Task instructions – Keep only the lines of the records below that contain the string "curves", and copy each of those lines in full. The match is case-sensitive.

________

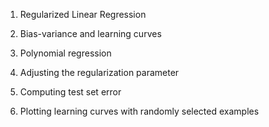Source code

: 1. Regularized Linear Regression

2. Bias-variance and learning curves

3. Polynomial regression

4. Adjusting the regularization parameter

5. Computing test set error

6. Plotting learning curves with randomly selected examples

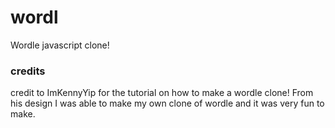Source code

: # wordl
Wordle javascript clone!

### credits
credit to ImKennyYip for the tutorial on how to make a wordle clone! From his design I was able to make my own clone of wordle and it was very fun to make.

________

Reply to the exercise –
2. Bias-variance and learning curves
6. Plotting learning curves with randomly selected examples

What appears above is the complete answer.